I just started a Ning for hedgehog lovers! I'm hoping people join so we can share pictures, videos, and stories!

Here is the link:
http://ilovehedgehogs.ning.com/

Ning is a cool social networking site that I've been using for school a lot lately. I wanted to join a hedgehog ning and discovered that one didn't exist!  I quickly made The Hedgehog Society so everyone can share the love of these darling creatures!


----------



## starby (Apr 25, 2010)

PS.  I'm not trying to be all spammy. But I just thought it would be cool to have a little hedgehog community where people could post pictures and videos. Once you post pictures they appear in one main slideshow with everyone's pictures together! Imagine all of the lil' cute faces! 

I hope someone joins me! I'm lonely in there! :?


----------



## LizardGirl (Aug 25, 2008)

We have a hedgehog community right here where we can post pictures and videos.  Why make another one?


----------



## hedgielover (Oct 30, 2008)

LizardGirl said:


> We have a hedgehog community right here where we can post pictures and videos.  Why make another one?

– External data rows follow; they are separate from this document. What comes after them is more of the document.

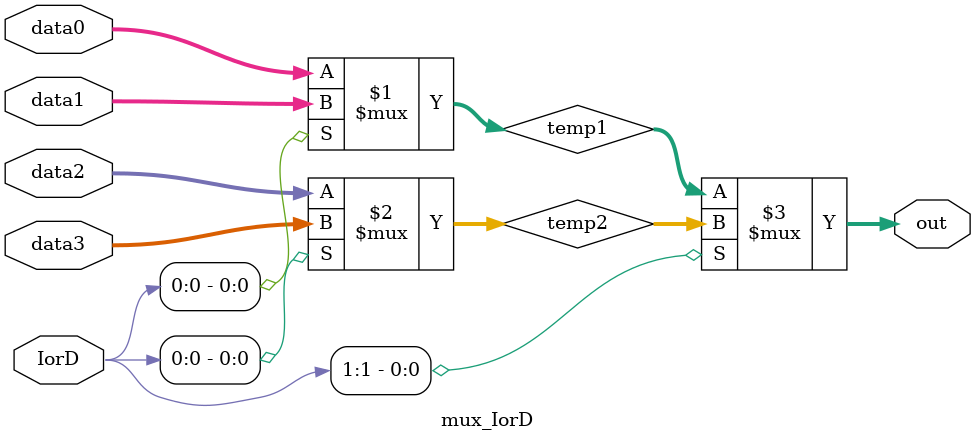
<source format=v>
module mux_IorD (
    input wire [31:0] data0, data1, data2, data3, 
    input wire [1:0] IorD, 
    output wire [31:0] out);

    wire [31:0] temp1;
    wire [31:0] temp2;

    //00 = data0
    //01 = data1
    //10 = data2 
    //11 = data3
    
    assign temp1 = (IorD[0]) ? data1:data0;
    assign temp2 = (IorD[0]) ? data3:data2;
    assign out = (IorD[1]) ? temp2:temp1;

endmodule
</source>
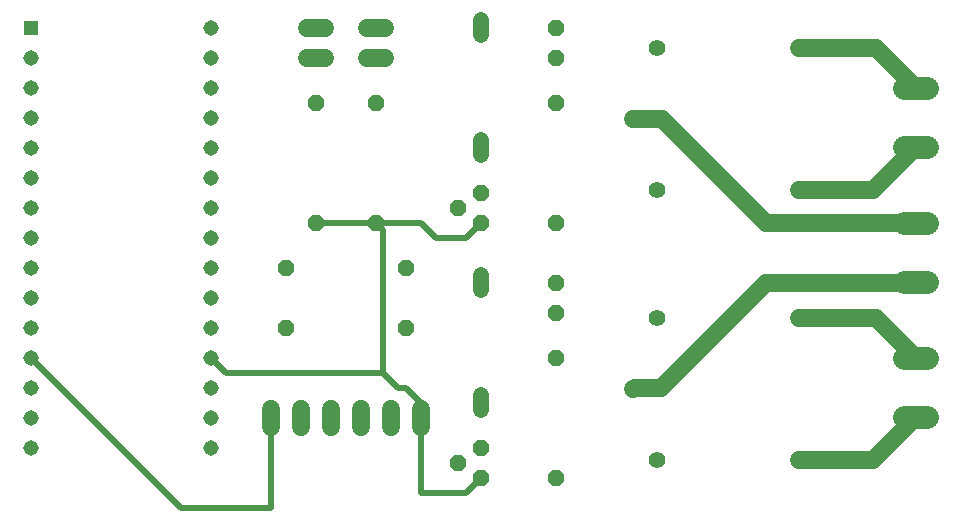
<source format=gbr>
G04 EAGLE Gerber RS-274X export*
G75*
%MOMM*%
%FSLAX34Y34*%
%LPD*%
%INBottom Copper*%
%IPPOS*%
%AMOC8*
5,1,8,0,0,1.08239X$1,22.5*%
G01*
%ADD10R,1.308000X1.308000*%
%ADD11C,1.308000*%
%ADD12C,1.320800*%
%ADD13P,1.429621X8X292.500000*%
%ADD14P,1.429621X8X112.500000*%
%ADD15P,1.429621X8X202.500000*%
%ADD16C,1.408000*%
%ADD17C,1.524000*%
%ADD18C,1.981200*%
%ADD19C,0.508000*%


D10*
X127000Y558800D03*
D11*
X127000Y533400D03*
X127000Y508000D03*
X127000Y482600D03*
X127000Y457200D03*
X127000Y431800D03*
X127000Y406400D03*
X127000Y381000D03*
X127000Y355600D03*
X127000Y330200D03*
X127000Y304800D03*
X127000Y279400D03*
X127000Y254000D03*
X127000Y228600D03*
X127000Y203200D03*
X279400Y203200D03*
X279400Y228600D03*
X279400Y254000D03*
X279400Y279400D03*
X279400Y304800D03*
X279400Y330200D03*
X279400Y355600D03*
X279400Y381000D03*
X279400Y406400D03*
X279400Y431800D03*
X279400Y457200D03*
X279400Y482600D03*
X279400Y508000D03*
X279400Y533400D03*
X279400Y558800D03*
D12*
X508000Y565404D02*
X508000Y552196D01*
X508000Y463804D02*
X508000Y450596D01*
X508000Y349504D02*
X508000Y336296D01*
X508000Y247904D02*
X508000Y234696D01*
D13*
X571500Y558800D03*
X571500Y533400D03*
X571500Y342900D03*
X571500Y317500D03*
D14*
X508000Y419100D03*
X488950Y406400D03*
X508000Y393700D03*
X508000Y203200D03*
X488950Y190500D03*
X508000Y177800D03*
X571500Y177800D03*
X571500Y279400D03*
X571500Y393700D03*
X571500Y495300D03*
D15*
X444500Y355600D03*
X342900Y355600D03*
X444500Y304800D03*
X342900Y304800D03*
D14*
X368300Y393700D03*
X368300Y495300D03*
X419100Y393700D03*
X419100Y495300D03*
D16*
X777300Y421400D03*
X657300Y541400D03*
X637300Y481400D03*
X777300Y541400D03*
X657300Y421400D03*
X777300Y192800D03*
X657300Y312800D03*
X637300Y252800D03*
X777300Y312800D03*
X657300Y192800D03*
D17*
X330200Y220980D02*
X330200Y236220D01*
X355600Y236220D02*
X355600Y220980D01*
X381000Y220980D02*
X381000Y236220D01*
X406400Y236220D02*
X406400Y220980D01*
X431800Y220980D02*
X431800Y236220D01*
X457200Y236220D02*
X457200Y220980D01*
X426720Y558800D02*
X411480Y558800D01*
X411480Y533400D02*
X426720Y533400D01*
X375920Y533400D02*
X360680Y533400D01*
X360680Y558800D02*
X375920Y558800D01*
D18*
X866394Y507746D02*
X886206Y507746D01*
X886206Y457454D02*
X866394Y457454D01*
X866394Y279146D02*
X886206Y279146D01*
X886206Y228854D02*
X866394Y228854D01*
X866394Y343154D02*
X886206Y343154D01*
X886206Y393446D02*
X866394Y393446D01*
D17*
X876300Y343154D02*
X876046Y342900D01*
X749300Y342900D01*
X660400Y254000D01*
X638500Y254000D02*
X637300Y252800D01*
X638500Y254000D02*
X660400Y254000D01*
X842646Y312800D02*
X876300Y279146D01*
X842646Y312800D02*
X777300Y312800D01*
X777300Y192800D02*
X840246Y192800D01*
X876300Y228854D01*
X661600Y481400D02*
X637300Y481400D01*
X749554Y393446D02*
X876300Y393446D01*
X749554Y393446D02*
X661600Y481400D01*
X777300Y421400D02*
X840246Y421400D01*
X876300Y457454D01*
X842646Y541400D02*
X777300Y541400D01*
X842646Y541400D02*
X876300Y507746D01*
D19*
X419100Y393700D02*
X368300Y393700D01*
X279400Y279400D02*
X292100Y266700D01*
X425450Y266700D01*
X508000Y177800D02*
X495300Y165100D01*
X457200Y165100D01*
X457200Y228600D01*
X425450Y266700D02*
X425450Y387350D01*
X419100Y393700D01*
X457200Y393700D01*
X469900Y381000D01*
X495300Y381000D01*
X508000Y393700D01*
X425450Y266700D02*
X438150Y254000D01*
X444500Y254000D01*
X457200Y241300D01*
X457200Y228600D01*
X254000Y152400D02*
X127000Y279400D01*
X254000Y152400D02*
X330200Y152400D01*
X330200Y228600D01*
M02*

</source>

That was my first thought but then I figured "Why not?" I joined. I can't promise I'll be a super active member though.


----------



## starby (Apr 25, 2010)

LizardGirl said:


> Why make another one?


It's in more of a facebook type format with profiles and wall posts... picture slideshows and stuff. I definitely come here for answers to my many questions but if I want to see cute picture and video collections the Ning has everything displayed and easy to access.

I wasn't trying to be redundant. I just can't get enough of my hedgehog so I don't mind being in more than one community about him!


----------



## i<3hedgies (Apr 25, 2010)

yeah really? we already have a hedgie community right here!


----------